The Four-Step Humor Process
Fishburne has created a formal process around generating humor.
- The Discovery Phase: He does a deep dive to understand the target audience. He focuses on their pain points and struggles. He surrounds himself with source material.
- The Concepting Phase: Fishburne enforces a distraction-free work space for at least two hours every morning where he plays with ideas. Then he goes about the rest of his day. When he comes back to them the next day, his subconscious has moved forward on some of the ideas.
- The Editorial Phase: Like many artists, Fishburne separates his freewheeling content creation mornings from more critical thinking editorial tasks in the afternoon.
- Client Consultation Phase: After a few days of this process he has cartoons that are ready to rough up and share with the client.
- There’s power in laughter.

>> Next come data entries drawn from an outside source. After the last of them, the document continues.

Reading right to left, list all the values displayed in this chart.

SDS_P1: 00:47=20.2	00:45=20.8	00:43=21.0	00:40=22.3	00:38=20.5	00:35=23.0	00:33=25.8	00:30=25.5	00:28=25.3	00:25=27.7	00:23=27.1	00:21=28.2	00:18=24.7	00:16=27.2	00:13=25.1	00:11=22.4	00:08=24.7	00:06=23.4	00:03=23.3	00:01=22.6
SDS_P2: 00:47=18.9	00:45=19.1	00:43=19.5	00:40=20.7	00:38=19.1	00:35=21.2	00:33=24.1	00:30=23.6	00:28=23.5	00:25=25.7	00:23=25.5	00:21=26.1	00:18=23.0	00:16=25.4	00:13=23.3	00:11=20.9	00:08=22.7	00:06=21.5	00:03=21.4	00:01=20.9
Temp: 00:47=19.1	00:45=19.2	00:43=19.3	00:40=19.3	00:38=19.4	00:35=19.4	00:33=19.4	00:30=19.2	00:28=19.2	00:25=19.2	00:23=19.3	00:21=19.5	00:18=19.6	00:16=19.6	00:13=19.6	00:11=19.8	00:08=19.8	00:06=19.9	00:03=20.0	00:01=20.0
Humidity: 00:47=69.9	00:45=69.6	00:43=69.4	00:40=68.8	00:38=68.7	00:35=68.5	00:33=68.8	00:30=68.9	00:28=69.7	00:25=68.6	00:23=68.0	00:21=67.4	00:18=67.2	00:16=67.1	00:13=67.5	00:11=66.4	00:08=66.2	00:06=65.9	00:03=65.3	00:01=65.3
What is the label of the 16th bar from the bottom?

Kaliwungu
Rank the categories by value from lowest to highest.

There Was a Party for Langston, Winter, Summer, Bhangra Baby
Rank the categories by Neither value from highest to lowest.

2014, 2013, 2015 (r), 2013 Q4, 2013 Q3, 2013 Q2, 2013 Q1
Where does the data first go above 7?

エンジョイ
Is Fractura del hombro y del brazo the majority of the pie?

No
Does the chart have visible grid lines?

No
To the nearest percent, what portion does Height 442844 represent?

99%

When you do that, you connect with people at a much deeper level. Humor is shorthand for empathy.
- Humor starts from a place of making yourself vulnerable. You make it a little silly and people become less tense or stressed so they can get back to the most important things in life.
- You can inject humor into the workplace with a Trojan mouse, a small experiment or a test that first focuses on an internal audience.
In the vein of the Trojan mouse, one of the best places to start is how you communicate with your own colleagues on your team.
I recently got involved with a new Stanford Business School course that’s all about The Power of Humor and Business. They challenged everyone to find one email they sent over the last week that feels like they’re not talking like a human.
Very often in business conversation we can be very stilted and artificial because we use buzzwords, acronyms, and try to make ourselves look smart. We say things we would never actually use in a conversation.
I encourage everyone to find one email like that and rewrite it as if you were actually in a conversation trying to engage the person with a bit of humanity and humor.
Train yourself to have more of a conversational tone of voice that will eventually bleed through into your external marketing.